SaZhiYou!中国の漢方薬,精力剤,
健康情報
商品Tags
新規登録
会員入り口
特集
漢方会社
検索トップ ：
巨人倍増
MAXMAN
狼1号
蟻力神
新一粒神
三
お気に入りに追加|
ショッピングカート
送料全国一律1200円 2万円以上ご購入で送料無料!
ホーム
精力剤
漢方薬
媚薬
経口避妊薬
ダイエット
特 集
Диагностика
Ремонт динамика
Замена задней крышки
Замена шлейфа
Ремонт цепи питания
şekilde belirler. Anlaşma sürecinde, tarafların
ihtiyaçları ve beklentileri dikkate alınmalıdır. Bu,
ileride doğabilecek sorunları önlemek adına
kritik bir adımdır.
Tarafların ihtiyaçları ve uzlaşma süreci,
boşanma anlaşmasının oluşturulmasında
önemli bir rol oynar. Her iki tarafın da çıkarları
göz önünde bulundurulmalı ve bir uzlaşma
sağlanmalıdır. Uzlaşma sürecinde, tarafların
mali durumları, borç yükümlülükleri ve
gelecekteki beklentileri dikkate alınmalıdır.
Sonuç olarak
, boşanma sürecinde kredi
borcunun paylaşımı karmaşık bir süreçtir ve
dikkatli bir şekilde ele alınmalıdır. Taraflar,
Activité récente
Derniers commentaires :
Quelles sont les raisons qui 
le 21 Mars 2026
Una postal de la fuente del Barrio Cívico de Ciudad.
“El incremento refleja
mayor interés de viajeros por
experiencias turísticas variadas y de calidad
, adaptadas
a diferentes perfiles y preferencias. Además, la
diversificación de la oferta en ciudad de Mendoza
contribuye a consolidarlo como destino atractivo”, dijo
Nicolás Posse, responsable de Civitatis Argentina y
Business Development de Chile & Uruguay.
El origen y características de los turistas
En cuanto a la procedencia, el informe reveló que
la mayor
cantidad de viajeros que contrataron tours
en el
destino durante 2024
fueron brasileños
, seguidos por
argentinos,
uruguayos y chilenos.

Written task -
Go through the listing above and locate each line that holds the word "alınmalıdır". Copy those lines.

Task result -
ihtiyaçları ve beklentileri dikkate alınmalıdır. Bu,
gelecekteki beklentileri dikkate alınmalıdır.
dikkatli bir şekilde ele alınmalıdır. Taraflar,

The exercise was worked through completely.